Family meal times have always been really important to us. They are a great chance for everyone to be off their devices and chat through our days. When the kids were younger we always went through what made us “mad, sad and glad” and I feel these are really valuable and precious times to reconnect as a family.
I also really value an early night. I love my bed and can’t wait to get in with a good book and quite quickly start to feel sleepy. I can’t do too many late nights in a week so I won’t schedule them in.
Tell us about your book ‘Yoga for Cancer’
Yoga for Cancer goes through the A-Z of side effects and how yoga can help ease those side effects.
I started writing a book on yoga for cancer years ago but it was really through lockdown that I appreciated how students came to class looking for support for their side effects – especially as during lockdown they weren’t able to see physios or clinical nurse specialists. On Zoom my students were able to give frank and honest feedback about what worked and didn’t work, often to provide some support to another student. In this way my students were my best teachers and I couldn’t have written this book without them, so for that I am truly grateful.
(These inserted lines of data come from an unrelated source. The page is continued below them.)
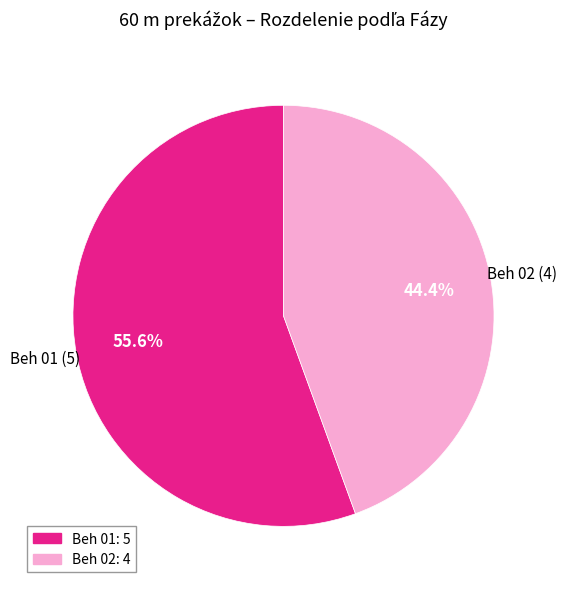

What percentage do Beh 01 and Beh 02 together represent?

100.0%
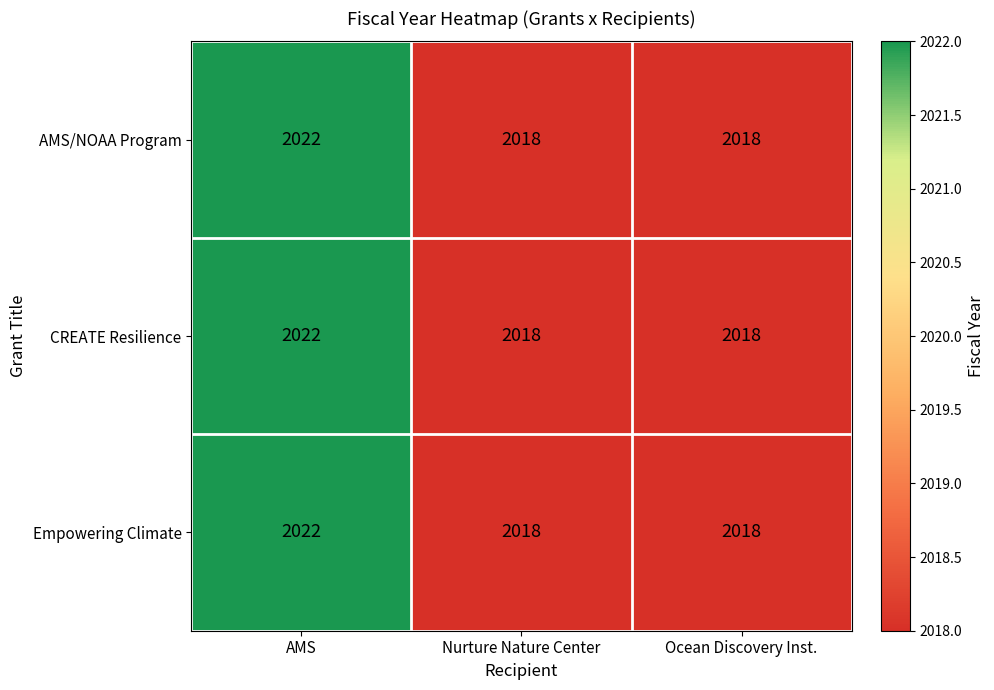

What is the average value of the AMS/NOAA Program series?

2019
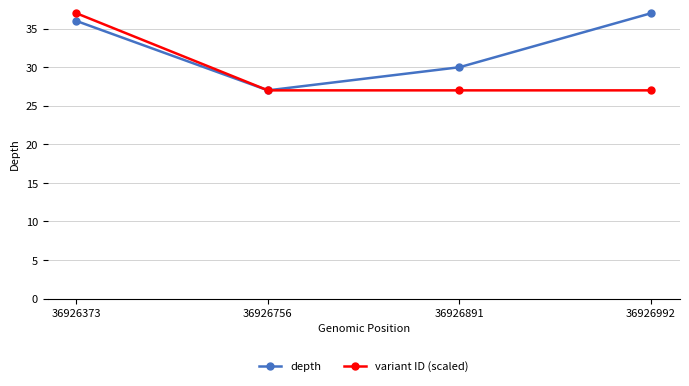

Count the number of categories in the chart.

4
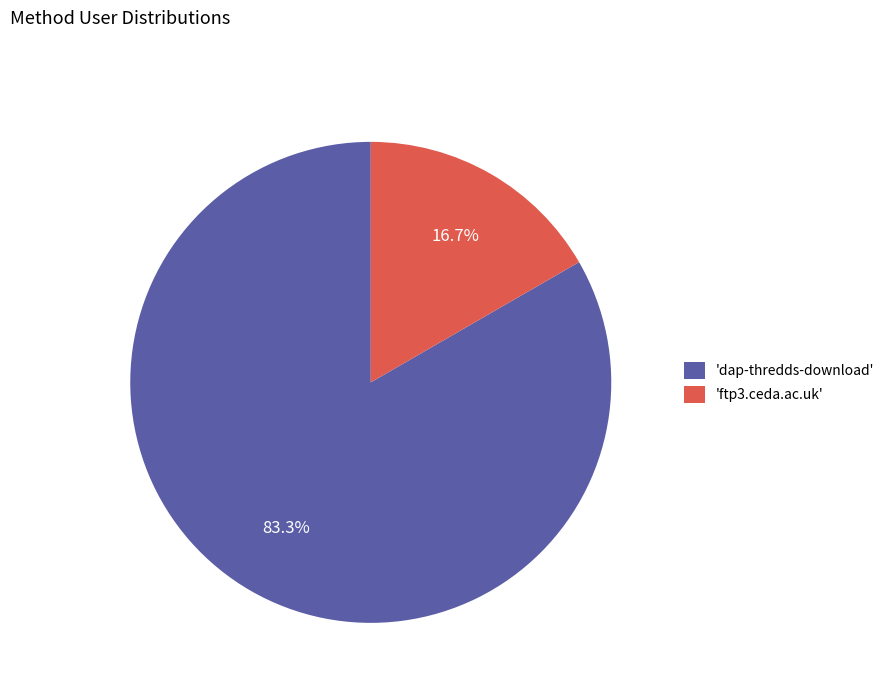

Count the number of slices in the pie.

2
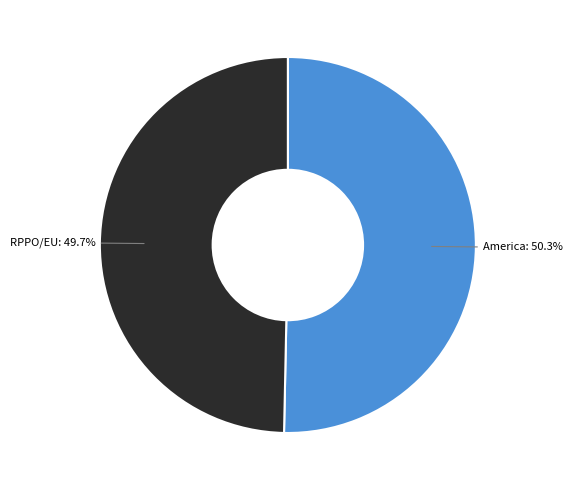

Is there a majority slice in this chart?

Yes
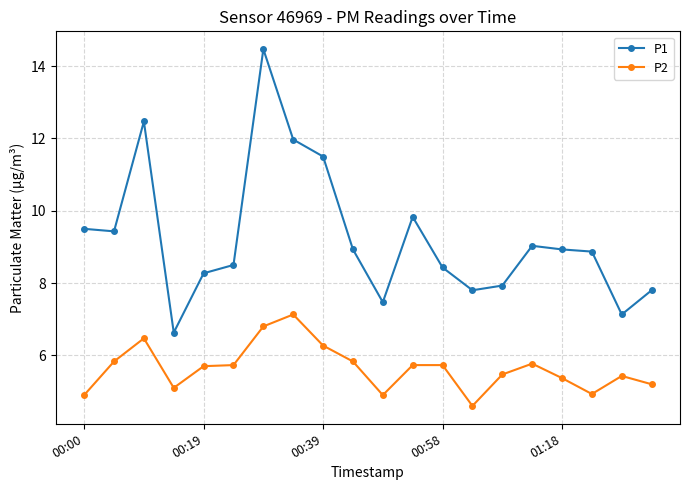

What is the maximum value for P2?

7.1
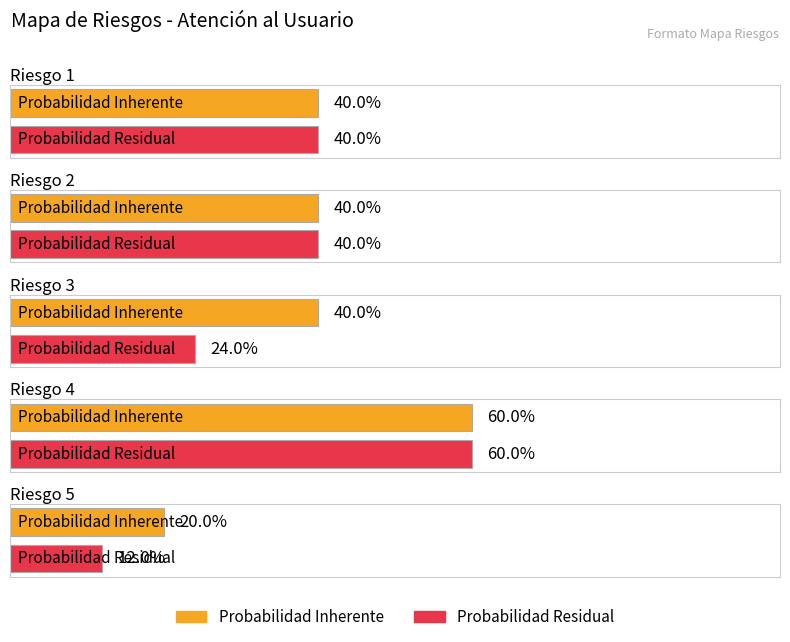

Is it true that Probabilidad Inherente equals 0.6 at Riesgo 3?

False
One comment I regularly hear is that people don’t have enough time to practice yoga daily so I have just finished a second book which looks at how yoga can help the body to repair in just 5 minutes a day and this comes out in April.
How have you witnessed yoga benefit those suffering with cancer?
I hear from my students all the time how yoga has helped them. Some tell me of the physical benefits such as releasing scar tissue, reducing the effect of lymphoedema or peripheral neuropathy and some report feeling much better than they did when they arrived at class. For others it is learning some acceptance of their diagnosis so that they aren’t using up valuable energy wishing things were different.
What do you think are the most important aspects of a yoga practice that support women’s health?
Women are always going through changes. Each month there are changes which can be physical or mental and as we age women have changes going through menopause, which could last months or years.
I went into early menopause at 45 and found some of the side effects really challenging. I wasn’t sleeping well, I felt incredibly low and was waking up feeling very anxious. Throughout this I found yoga very empowering as it gave me tools to help take back a sense of control over these symptoms that felt very out of my control.
My go-to tools include breathing practices to help calm and cool my body when I feel heated or anxious, practices that can build bone strength (this is well documented) and just the knowledge that no matter how I am feeling in the moment, I will feel better after my yoga practice. I feel calmer and more able to cope with what life throws at me because of my practice of yoga.
I think it is also key to be able to tune it to what you need on a given day. Sometimes I get onto my mat and begin my practice only to realise how exhausted I am and I then change my practice to be more mindful, meditative and slow.Other days I feel the need to move and strengthen my body and that feels great.
How does yoga help you to connect to a greater sense of well-being as a woman?
Yoga has taught me that although I may not be in control of what happens in my life I am in control of my response.
I am definitely less reactive as a person since I started practicing yoga daily. This doesn’t mean that things don’t make me stressed or angry but I am better at creating some space between what I feel and how I respond, and generally that space means my response is more positive than my original reaction. I feel more complete and more able to cope with life through my practice of yoga.
Who are some women that inspire you that you will be celebrating on International Women’s Day?
Every single woman that shows up in my yoga for cancer classes and puts their trust in me and all the women that share their vulnerability and their cancer story so that others can learn or feel supported by them. There are too many to mention.
What is your life motto or favourite quote?
People will forget what you said, people will forget what you did, but people will never forget how you made them feel. Maya Angelou.